#### Work request
Using the data beneath, show every line that includes the word "hand".

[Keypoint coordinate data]
▼▼▼

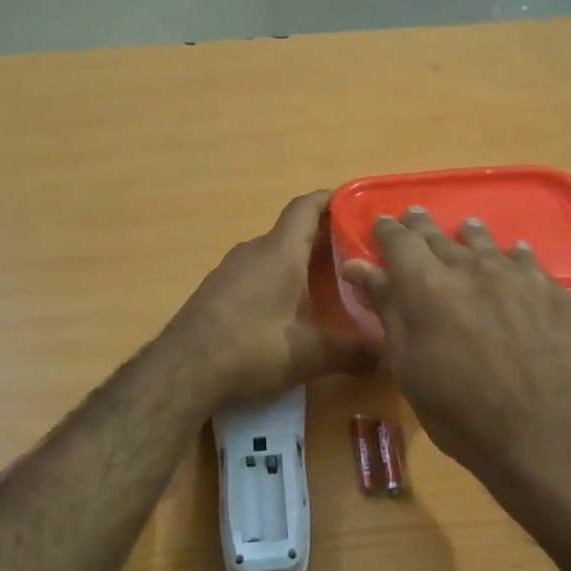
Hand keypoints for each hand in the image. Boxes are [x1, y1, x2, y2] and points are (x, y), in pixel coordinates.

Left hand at [170, 192, 374, 406]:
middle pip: (293, 232)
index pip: (307, 207)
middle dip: (325, 239)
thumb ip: (352, 352)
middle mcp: (253, 251)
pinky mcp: (215, 292)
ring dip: (299, 263)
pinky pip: (254, 274)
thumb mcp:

▲▲▲

#### Result of this exercise
Hand keypoints for each hand in the image. Boxes are [x1, y1, x2, y2] and points are (x, y), in pixel coordinates.
Left hand at [170, 192, 374, 406]:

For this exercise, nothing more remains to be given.